I have been rather amused by the protests which have come to me regarding the "disparaging" comments I have made, in previous tales of the Special Patrol Service, regarding women. The rather surprising ...
I have been rather amused by the protests which have come to me
regarding the "disparaging" comments I have made, in previous tales of
the Special Patrol Service, regarding women. The rather surprising
thing about it is that the larger proportion of these have come from
men. Young men, of course.
Now, as a matter of fact, a careful search has failed to reveal to me
any very uncomplimentary remarks. I have suggested, I believe, that
women have, in my experience, shown a sad lack of ability to
understand mechanical contrivances. Perhaps I have pictured some few
of them as frivolous and shallow. If I have been unfair, I wish now to
make humble apology.
I am not, as some of my correspondents have indicated, a bitter old
man, who cannot remember his youth. I remember it very well indeed,
else these tales would not be forthcoming. And women have their great
and proper place, even in a man's universe.
Some day, perhaps, the mood will seize me to write of my own love
affair. That surprises you? You smile to think that old John Hanson,
lately a commander of the Special Patrol Service, now retired, should
have had a love affair? Well, 'twas many years ago, before these eyes
lost their fire, and before these brown, skinny hands wearied as
quickly as they weary now....
But I have known many women--good women and bad; great women and women
of small souls; kindly women, and women fierce as wild bears are
fierce.
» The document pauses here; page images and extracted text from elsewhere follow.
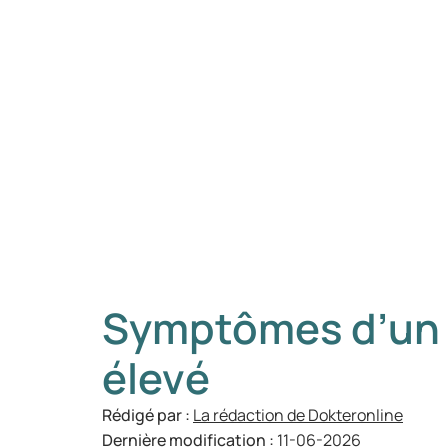
Symptômes d’un 
élevé
Rédigé par :
La rédaction de Dokteronline
Dernière modification :
11-06-2026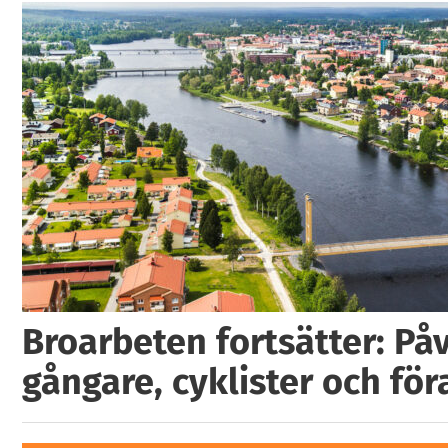
Broarbeten fortsätter: På
gångare, cyklister och för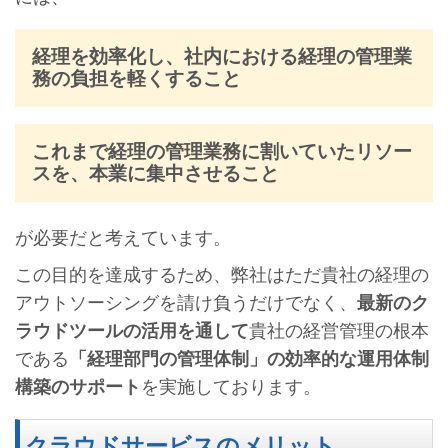
経理を効率化し、社内における経理の管理業
務の負担を軽くすること
これまで経理の管理業務に割いていたリソー
スを、本業に集中させること
が必要だと考えています。
この目的を達成するため、弊社はただ貴社の経理の
アウトソーシングを請け負うだけでなく、
最新のク
ラウドツールの活用を通して
貴社の経営管理の根本
である
「経理部門の管理体制」の効率的な運用体制
構築のサポート
を実施しております。
クラウドサービスのメリット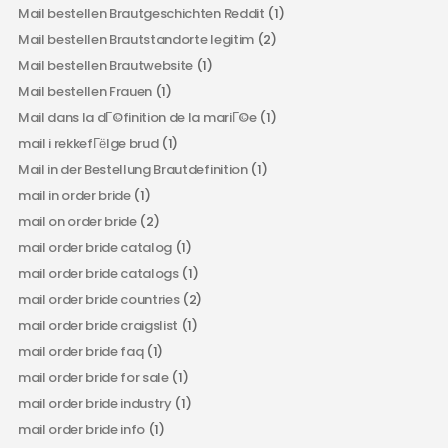
Mail bestellen Brautgeschichten Reddit
(1)
Mail bestellen Brautstandorte legitim
(2)
Mail bestellen Brautwebsite
(1)
Mail bestellen Frauen
(1)
Mail dans la dГ©finition de la mariГ©e
(1)
mail i rekkefГёlge brud
(1)
Mail in der Bestellung Brautdefinition
(1)
mail in order bride
(1)
mail on order bride
(2)
mail order bride catalog
(1)
mail order bride catalogs
(1)
mail order bride countries
(2)
mail order bride craigslist
(1)
mail order bride faq
(1)
mail order bride for sale
(1)
mail order bride industry
(1)
mail order bride info
(1)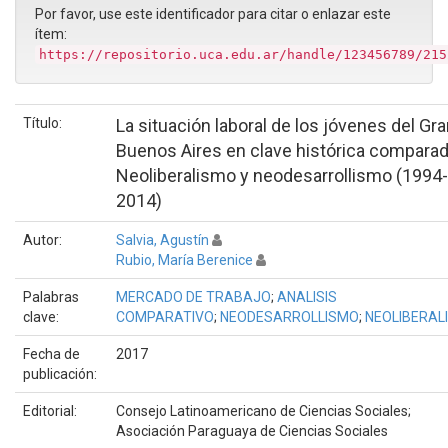
Por favor, use este identificador para citar o enlazar este
ítem:
https://repositorio.uca.edu.ar/handle/123456789/215
Título:
La situación laboral de los jóvenes del Gr
Buenos Aires en clave histórica comparad
Neoliberalismo y neodesarrollismo (1994-
2014)
Autor:
Salvia, Agustín
Rubio, María Berenice
Palabras
MERCADO DE TRABAJO
;
ANALISIS
clave:
COMPARATIVO
;
NEODESARROLLISMO
;
NEOLIBERAL
Fecha de
2017
publicación:
Editorial:
Consejo Latinoamericano de Ciencias Sociales;
Asociación Paraguaya de Ciencias Sociales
Divinity has dealt lavishly with women; has given them an
emotional range far greater than man's. They can sink to depths
unknown to masculinity; they can rise to heights of love and sacrifice
before which man can only stand with reverently bowed head and marvel.
This is a story of a woman--one of those no man could know and not
remember. I make no apologies for her; I pay her no homage. I record
only a not inaccurate account of an adventure of my youth, in which
she played a part; I leave to you the task of judging her.
* * * * *
We were some three days out from Base, as I recall it, on a mission
which promised a welcome interlude in a monotonous sequence of routine
patrols. I was commander then of the _Ertak_, one of the crack ships
of the Service, and assisted by the finest group of officers, I
believe, that any man ever had under him.